### Stored data entries
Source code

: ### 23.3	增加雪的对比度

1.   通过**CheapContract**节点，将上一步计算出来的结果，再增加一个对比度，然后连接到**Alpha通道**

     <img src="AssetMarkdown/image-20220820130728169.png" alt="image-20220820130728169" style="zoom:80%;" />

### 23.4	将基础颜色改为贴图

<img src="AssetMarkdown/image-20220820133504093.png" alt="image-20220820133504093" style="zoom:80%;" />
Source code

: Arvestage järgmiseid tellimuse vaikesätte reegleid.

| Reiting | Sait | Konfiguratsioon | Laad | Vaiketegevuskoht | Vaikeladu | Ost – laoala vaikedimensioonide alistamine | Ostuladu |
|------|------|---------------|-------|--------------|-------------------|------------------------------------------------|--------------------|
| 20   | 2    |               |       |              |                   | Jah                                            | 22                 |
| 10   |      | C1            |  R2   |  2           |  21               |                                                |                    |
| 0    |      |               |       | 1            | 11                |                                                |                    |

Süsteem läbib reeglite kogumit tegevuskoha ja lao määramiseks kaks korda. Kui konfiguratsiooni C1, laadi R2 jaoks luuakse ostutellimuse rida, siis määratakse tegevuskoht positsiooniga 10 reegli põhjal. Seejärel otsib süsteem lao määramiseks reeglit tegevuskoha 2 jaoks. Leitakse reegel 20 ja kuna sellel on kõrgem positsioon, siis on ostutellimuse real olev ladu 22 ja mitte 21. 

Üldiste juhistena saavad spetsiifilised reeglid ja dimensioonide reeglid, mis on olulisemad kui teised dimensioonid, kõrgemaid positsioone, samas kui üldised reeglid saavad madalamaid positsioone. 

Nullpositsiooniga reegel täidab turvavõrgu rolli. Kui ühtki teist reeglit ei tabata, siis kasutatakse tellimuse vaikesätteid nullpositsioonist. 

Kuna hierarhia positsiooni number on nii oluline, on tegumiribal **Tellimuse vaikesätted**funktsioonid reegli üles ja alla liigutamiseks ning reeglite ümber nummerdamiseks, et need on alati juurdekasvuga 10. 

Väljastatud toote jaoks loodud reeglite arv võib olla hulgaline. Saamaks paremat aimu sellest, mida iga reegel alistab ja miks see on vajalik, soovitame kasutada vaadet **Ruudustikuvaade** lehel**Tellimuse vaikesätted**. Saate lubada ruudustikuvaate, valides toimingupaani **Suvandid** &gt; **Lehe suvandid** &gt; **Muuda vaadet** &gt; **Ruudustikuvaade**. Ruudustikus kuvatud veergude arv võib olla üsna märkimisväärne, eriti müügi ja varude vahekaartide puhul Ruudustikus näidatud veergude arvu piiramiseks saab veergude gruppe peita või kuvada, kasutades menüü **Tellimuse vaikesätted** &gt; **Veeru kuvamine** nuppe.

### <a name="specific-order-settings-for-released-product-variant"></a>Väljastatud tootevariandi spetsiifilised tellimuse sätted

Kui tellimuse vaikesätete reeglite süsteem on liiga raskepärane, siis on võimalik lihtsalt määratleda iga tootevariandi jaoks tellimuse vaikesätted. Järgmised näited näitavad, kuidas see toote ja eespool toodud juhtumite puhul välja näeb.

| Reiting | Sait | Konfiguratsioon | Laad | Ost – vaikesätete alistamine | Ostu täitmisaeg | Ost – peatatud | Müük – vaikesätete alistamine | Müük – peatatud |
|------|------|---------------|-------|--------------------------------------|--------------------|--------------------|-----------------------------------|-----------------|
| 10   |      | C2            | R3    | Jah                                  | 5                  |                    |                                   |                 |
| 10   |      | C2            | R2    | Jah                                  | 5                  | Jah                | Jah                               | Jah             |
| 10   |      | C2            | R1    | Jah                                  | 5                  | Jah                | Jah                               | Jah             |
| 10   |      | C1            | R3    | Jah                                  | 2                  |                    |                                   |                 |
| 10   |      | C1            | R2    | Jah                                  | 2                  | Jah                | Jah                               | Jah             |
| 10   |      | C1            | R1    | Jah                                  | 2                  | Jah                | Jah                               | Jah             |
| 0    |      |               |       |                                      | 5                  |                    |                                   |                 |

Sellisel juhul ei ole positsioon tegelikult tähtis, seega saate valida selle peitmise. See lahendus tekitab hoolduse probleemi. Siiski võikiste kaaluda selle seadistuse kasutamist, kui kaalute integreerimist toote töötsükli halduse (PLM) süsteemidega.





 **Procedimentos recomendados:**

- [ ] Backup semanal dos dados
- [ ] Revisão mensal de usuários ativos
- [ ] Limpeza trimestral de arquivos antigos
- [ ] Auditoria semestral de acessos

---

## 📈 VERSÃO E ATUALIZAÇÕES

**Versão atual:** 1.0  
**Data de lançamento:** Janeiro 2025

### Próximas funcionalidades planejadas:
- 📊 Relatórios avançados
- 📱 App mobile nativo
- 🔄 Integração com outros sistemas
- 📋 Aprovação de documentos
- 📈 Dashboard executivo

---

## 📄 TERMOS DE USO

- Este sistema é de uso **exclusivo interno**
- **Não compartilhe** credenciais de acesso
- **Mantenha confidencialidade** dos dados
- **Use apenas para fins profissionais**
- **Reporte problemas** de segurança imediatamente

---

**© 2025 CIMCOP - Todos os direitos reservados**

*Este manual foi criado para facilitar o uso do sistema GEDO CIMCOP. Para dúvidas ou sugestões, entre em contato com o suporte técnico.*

### ABOUT THIS TASK
Quote all of the entries verbatim.

### SOLUTION TO THIS EXERCISE
Source code

: ### 23.3	增加雪的对比度

1.   通过**CheapContract**节点，将上一步计算出来的结果，再增加一个对比度，然后连接到**Alpha通道**

     <img src="AssetMarkdown/image-20220820130728169.png" alt="image-20220820130728169" style="zoom:80%;" />

### 23.4	将基础颜色改为贴图

<img src="AssetMarkdown/image-20220820133504093.png" alt="image-20220820133504093" style="zoom:80%;" />
Source code

: Arvestage järgmiseid tellimuse vaikesätte reegleid.

| Reiting | Sait | Konfiguratsioon | Laad | Vaiketegevuskoht | Vaikeladu | Ost – laoala vaikedimensioonide alistamine | Ostuladu |
|------|------|---------------|-------|--------------|-------------------|------------------------------------------------|--------------------|
| 20   | 2    |               |       |              |                   | Jah                                            | 22                 |
| 10   |      | C1            |  R2   |  2           |  21               |                                                |                    |
| 0    |      |               |       | 1            | 11                |                                                |                    |

Süsteem läbib reeglite kogumit tegevuskoha ja lao määramiseks kaks korda. Kui konfiguratsiooni C1, laadi R2 jaoks luuakse ostutellimuse rida, siis määratakse tegevuskoht positsiooniga 10 reegli põhjal. Seejärel otsib süsteem lao määramiseks reeglit tegevuskoha 2 jaoks. Leitakse reegel 20 ja kuna sellel on kõrgem positsioon, siis on ostutellimuse real olev ladu 22 ja mitte 21. 

Üldiste juhistena saavad spetsiifilised reeglid ja dimensioonide reeglid, mis on olulisemad kui teised dimensioonid, kõrgemaid positsioone, samas kui üldised reeglid saavad madalamaid positsioone. 

Nullpositsiooniga reegel täidab turvavõrgu rolli. Kui ühtki teist reeglit ei tabata, siis kasutatakse tellimuse vaikesätteid nullpositsioonist. 

Kuna hierarhia positsiooni number on nii oluline, on tegumiribal **Tellimuse vaikesätted**funktsioonid reegli üles ja alla liigutamiseks ning reeglite ümber nummerdamiseks, et need on alati juurdekasvuga 10. 

Väljastatud toote jaoks loodud reeglite arv võib olla hulgaline. Saamaks paremat aimu sellest, mida iga reegel alistab ja miks see on vajalik, soovitame kasutada vaadet **Ruudustikuvaade** lehel**Tellimuse vaikesätted**. Saate lubada ruudustikuvaate, valides toimingupaani **Suvandid** &gt; **Lehe suvandid** &gt; **Muuda vaadet** &gt; **Ruudustikuvaade**. Ruudustikus kuvatud veergude arv võib olla üsna märkimisväärne, eriti müügi ja varude vahekaartide puhul Ruudustikus näidatud veergude arvu piiramiseks saab veergude gruppe peita või kuvada, kasutades menüü **Tellimuse vaikesätted** &gt; **Veeru kuvamine** nuppe.

### <a name="specific-order-settings-for-released-product-variant"></a>Väljastatud tootevariandi spetsiifilised tellimuse sätted

Kui tellimuse vaikesätete reeglite süsteem on liiga raskepärane, siis on võimalik lihtsalt määratleda iga tootevariandi jaoks tellimuse vaikesätted. Järgmised näited näitavad, kuidas see toote ja eespool toodud juhtumite puhul välja näeb.

| Reiting | Sait | Konfiguratsioon | Laad | Ost – vaikesätete alistamine | Ostu täitmisaeg | Ost – peatatud | Müük – vaikesätete alistamine | Müük – peatatud |
|------|------|---------------|-------|--------------------------------------|--------------------|--------------------|-----------------------------------|-----------------|
| 10   |      | C2            | R3    | Jah                                  | 5                  |                    |                                   |                 |
| 10   |      | C2            | R2    | Jah                                  | 5                  | Jah                | Jah                               | Jah             |
| 10   |      | C2            | R1    | Jah                                  | 5                  | Jah                | Jah                               | Jah             |
| 10   |      | C1            | R3    | Jah                                  | 2                  |                    |                                   |                 |
| 10   |      | C1            | R2    | Jah                                  | 2                  | Jah                | Jah                               | Jah             |
| 10   |      | C1            | R1    | Jah                                  | 2                  | Jah                | Jah                               | Jah             |
| 0    |      |               |       |                                      | 5                  |                    |                                   |                 |

Sellisel juhul ei ole positsioon tegelikult tähtis, seega saate valida selle peitmise. See lahendus tekitab hoolduse probleemi. Siiski võikiste kaaluda selle seadistuse kasutamist, kui kaalute integreerimist toote töötsükli halduse (PLM) süsteemidega.





 **Procedimentos recomendados:**

- [ ] Backup semanal dos dados
- [ ] Revisão mensal de usuários ativos
- [ ] Limpeza trimestral de arquivos antigos
- [ ] Auditoria semestral de acessos

---

## 📈 VERSÃO E ATUALIZAÇÕES

**Versão atual:** 1.0  
**Data de lançamento:** Janeiro 2025

### Próximas funcionalidades planejadas:
- 📊 Relatórios avançados
- 📱 App mobile nativo
- 🔄 Integração com outros sistemas
- 📋 Aprovação de documentos
- 📈 Dashboard executivo

---

## 📄 TERMOS DE USO

- Este sistema é de uso **exclusivo interno**
- **Não compartilhe** credenciais de acesso
- **Mantenha confidencialidade** dos dados
- **Use apenas para fins profissionais**
- **Reporte problemas** de segurança imediatamente

---

**© 2025 CIMCOP - Todos os direitos reservados**

*Este manual foi criado para facilitar o uso do sistema GEDO CIMCOP. Para dúvidas ou sugestões, entre em contato com o suporte técnico.*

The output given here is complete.